> [Exercise aim]: In the listing that follows, the range to quote begins at the line that has "371 323 4.84" and ends after the line that has "578 397 3.63"; quote it verbatim and add nothing.

........

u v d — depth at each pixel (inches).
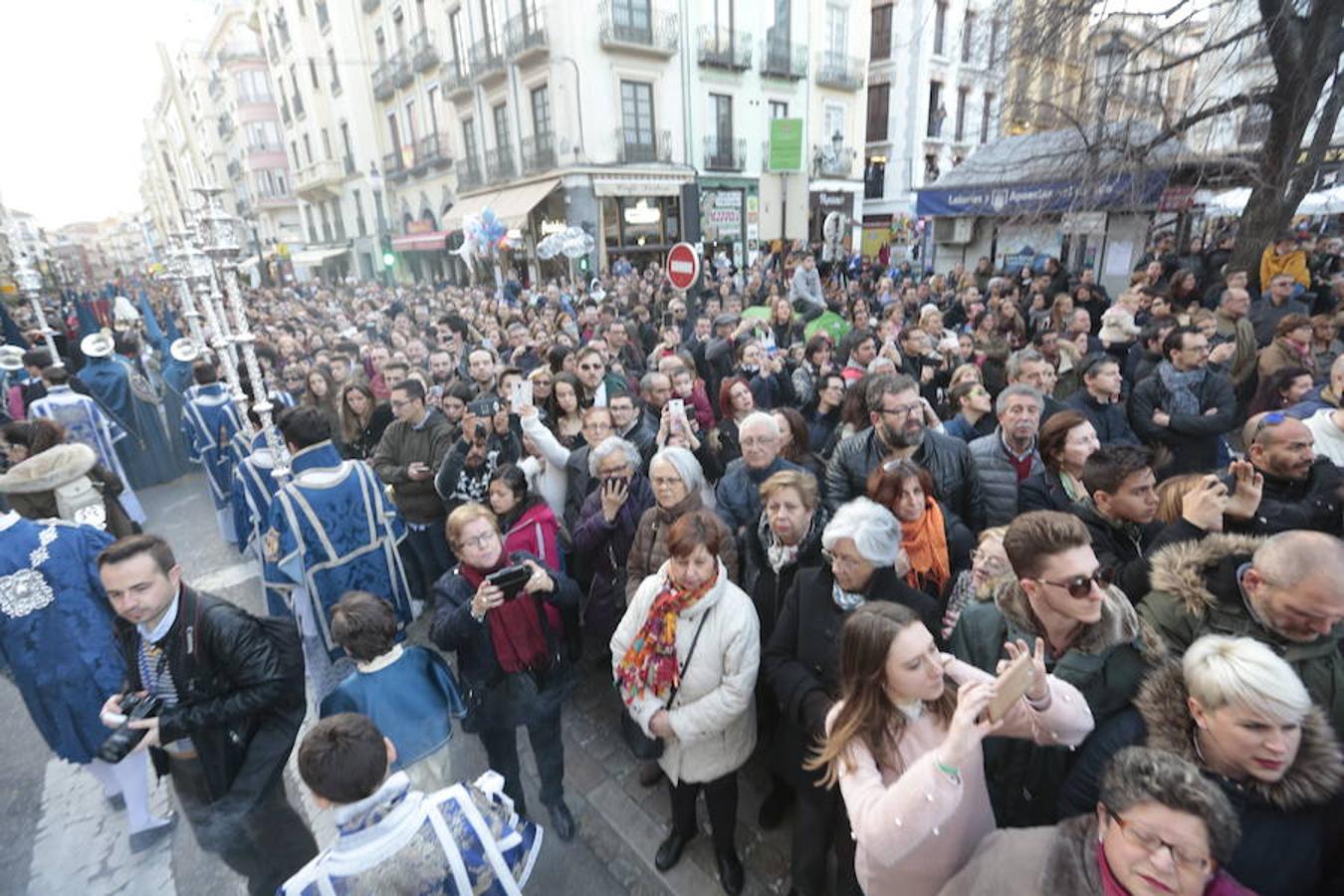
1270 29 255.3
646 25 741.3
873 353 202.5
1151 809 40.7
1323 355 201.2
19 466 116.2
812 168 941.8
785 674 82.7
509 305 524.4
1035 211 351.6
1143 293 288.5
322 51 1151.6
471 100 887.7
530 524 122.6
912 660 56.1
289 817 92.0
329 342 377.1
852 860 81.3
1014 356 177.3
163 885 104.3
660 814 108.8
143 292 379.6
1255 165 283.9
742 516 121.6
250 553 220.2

........

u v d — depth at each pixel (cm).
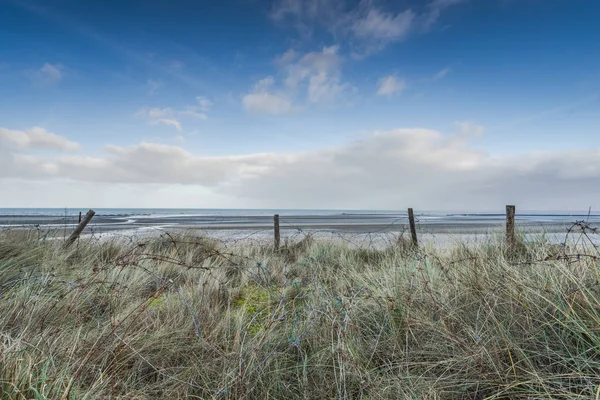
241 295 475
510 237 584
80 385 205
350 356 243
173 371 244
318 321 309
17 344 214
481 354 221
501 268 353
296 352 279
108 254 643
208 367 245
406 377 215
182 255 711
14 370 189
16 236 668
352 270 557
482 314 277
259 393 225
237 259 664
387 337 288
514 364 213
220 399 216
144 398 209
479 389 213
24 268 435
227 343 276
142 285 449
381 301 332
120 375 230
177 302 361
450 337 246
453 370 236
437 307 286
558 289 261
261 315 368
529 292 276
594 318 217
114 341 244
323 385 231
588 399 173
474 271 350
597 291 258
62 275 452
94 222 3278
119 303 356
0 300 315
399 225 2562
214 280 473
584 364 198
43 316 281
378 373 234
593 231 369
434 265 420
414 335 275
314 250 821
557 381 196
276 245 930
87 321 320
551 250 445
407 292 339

........

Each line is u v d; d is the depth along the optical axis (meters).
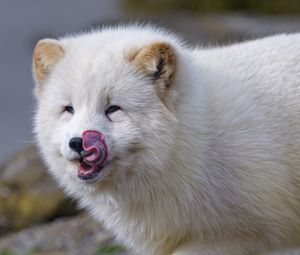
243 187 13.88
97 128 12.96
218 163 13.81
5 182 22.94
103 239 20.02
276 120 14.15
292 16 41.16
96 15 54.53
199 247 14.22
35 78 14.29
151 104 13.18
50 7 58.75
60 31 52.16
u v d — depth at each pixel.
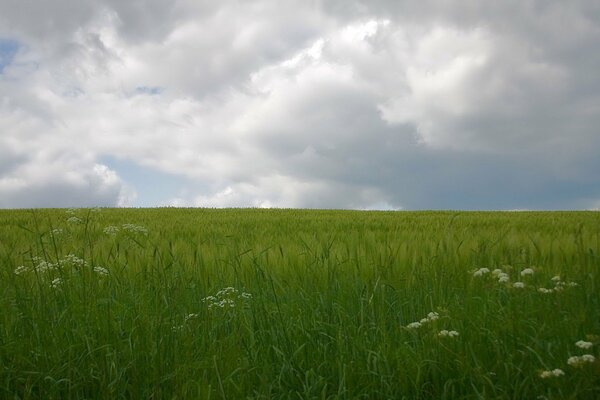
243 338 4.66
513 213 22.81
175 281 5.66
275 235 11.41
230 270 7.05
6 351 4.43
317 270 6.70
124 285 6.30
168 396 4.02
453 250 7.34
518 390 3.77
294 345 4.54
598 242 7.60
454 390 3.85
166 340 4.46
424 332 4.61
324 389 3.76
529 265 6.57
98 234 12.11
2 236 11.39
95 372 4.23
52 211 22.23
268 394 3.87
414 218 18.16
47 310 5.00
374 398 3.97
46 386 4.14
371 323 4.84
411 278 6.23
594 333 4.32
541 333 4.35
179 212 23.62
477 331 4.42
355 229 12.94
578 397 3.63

........

> [Reply to the exercise]:
371 323 4.84
411 278 6.23
594 333 4.32
541 333 4.35
179 212 23.62
477 331 4.42
355 229 12.94
578 397 3.63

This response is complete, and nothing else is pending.